== Exercise instructions ==
Only text is carried over. Reproduce the entries below exactly.

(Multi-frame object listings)
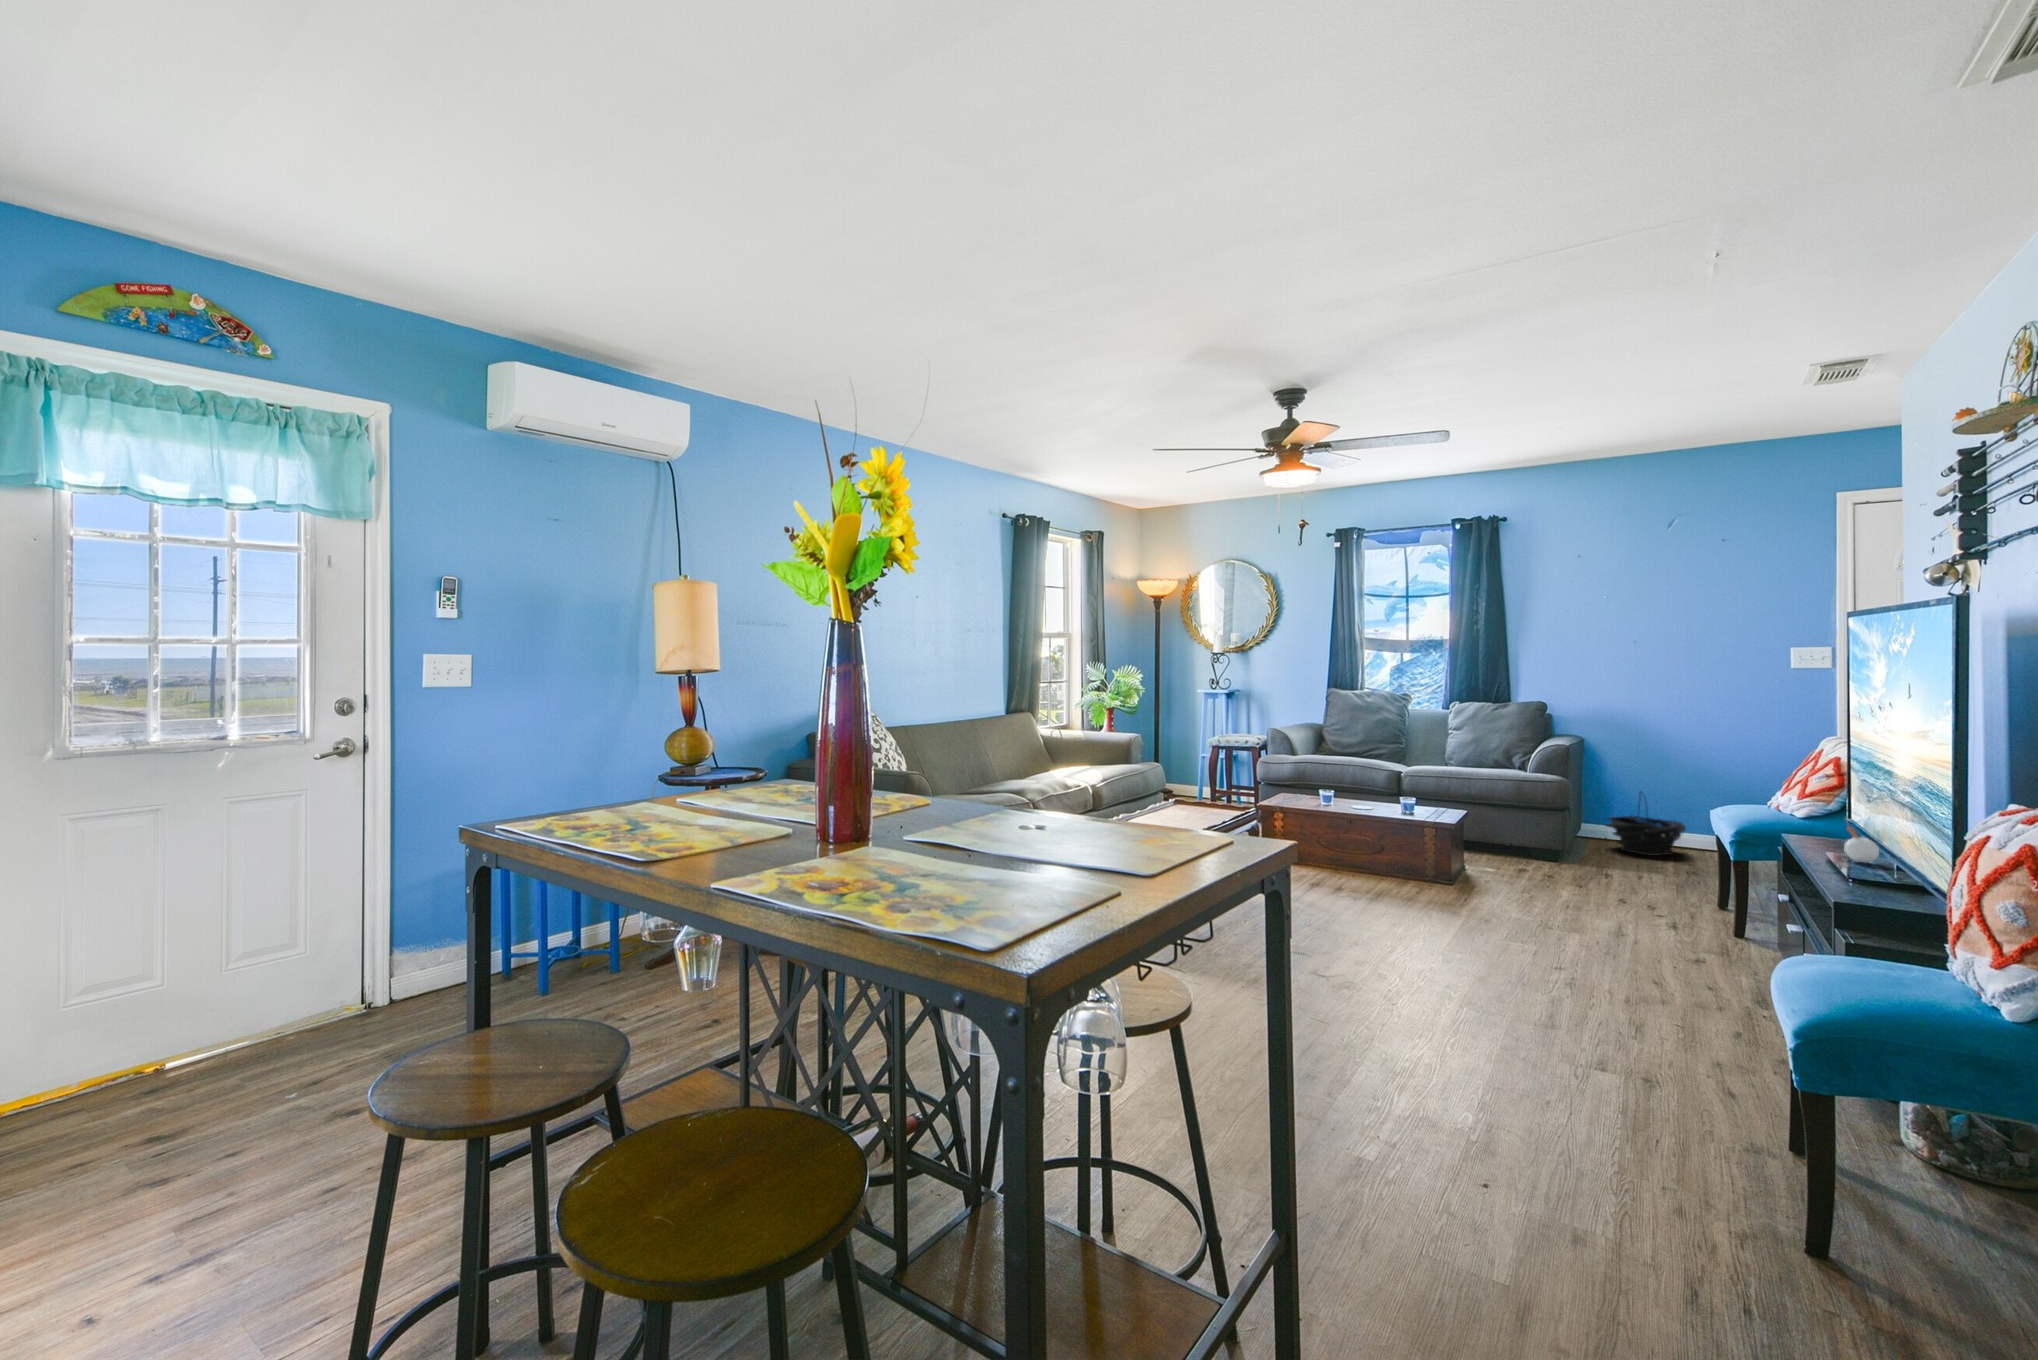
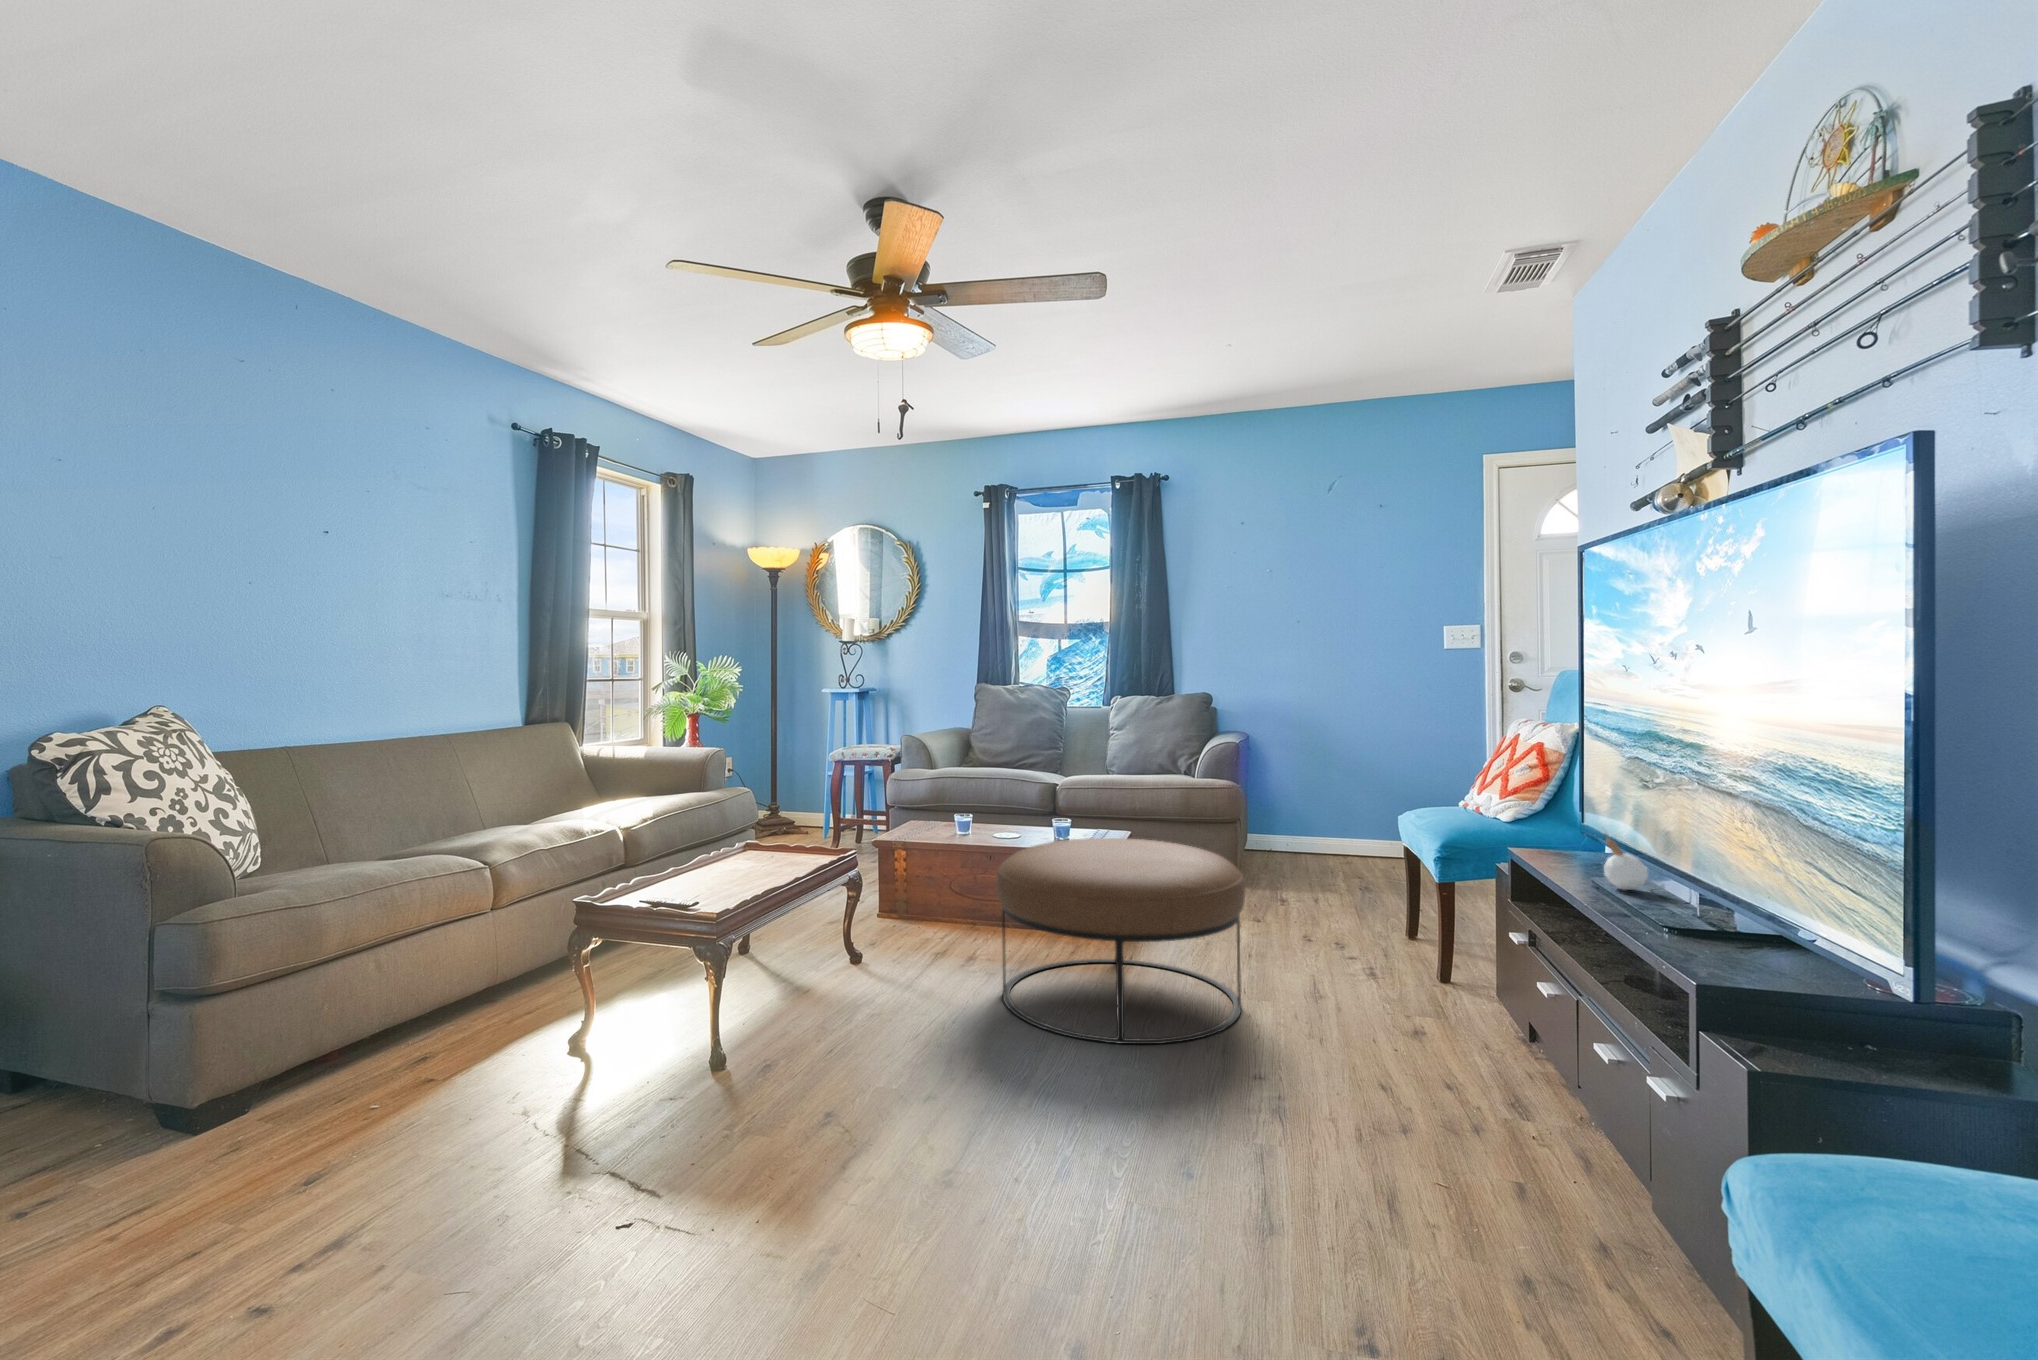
basket: present [1606,798,1686,856] -> none [1271,792,1352,867]
ottoman: none [1366,811,1561,947] -> present [997,838,1245,1044]

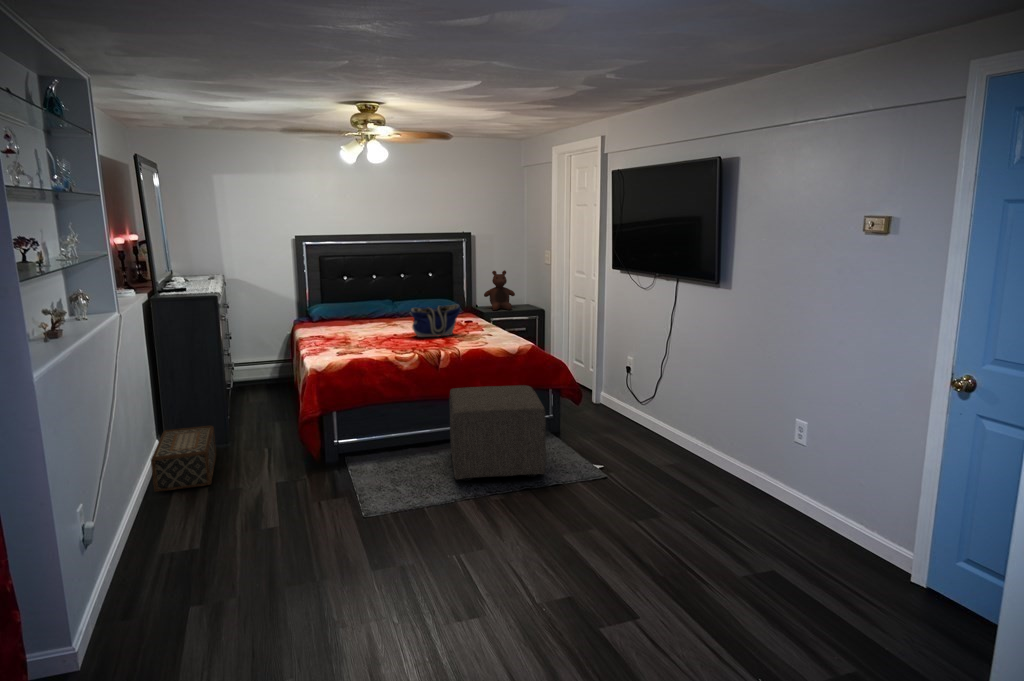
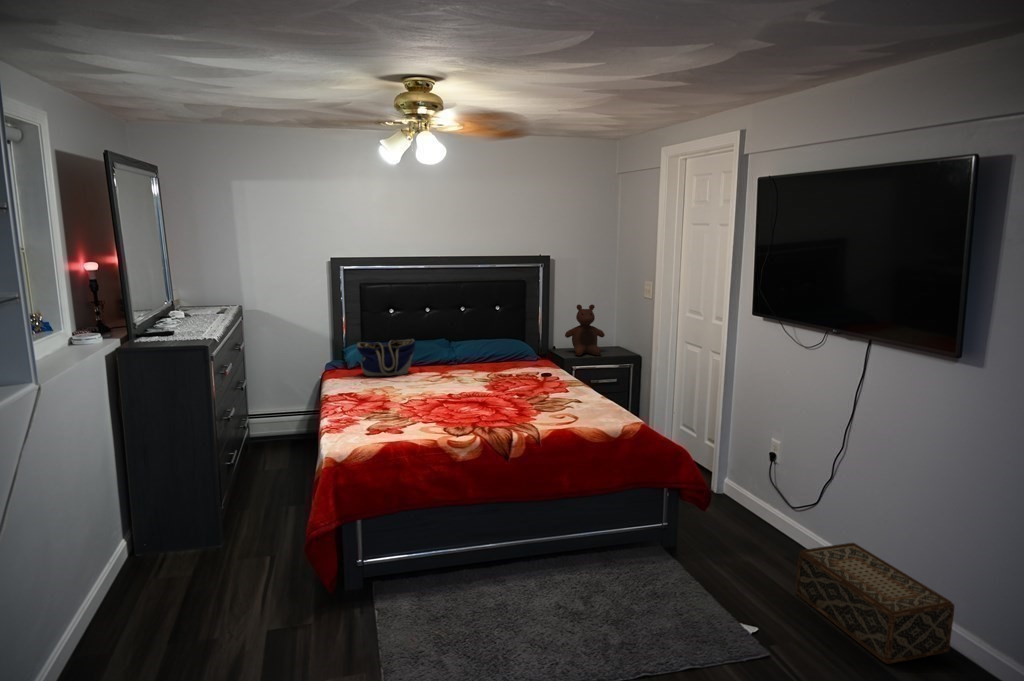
tote bag: present [410,304,460,337] -> present [356,339,416,376]
ottoman: present [449,385,546,481] -> none [523,489,672,645]
woven basket: present [151,426,216,492] -> present [796,543,954,664]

== Response area ==
basket: present [1606,798,1686,856] -> none [1271,792,1352,867]
ottoman: none [1366,811,1561,947] -> present [997,838,1245,1044]

tote bag: present [410,304,460,337] -> present [356,339,416,376]
ottoman: present [449,385,546,481] -> none [523,489,672,645]
woven basket: present [151,426,216,492] -> present [796,543,954,664]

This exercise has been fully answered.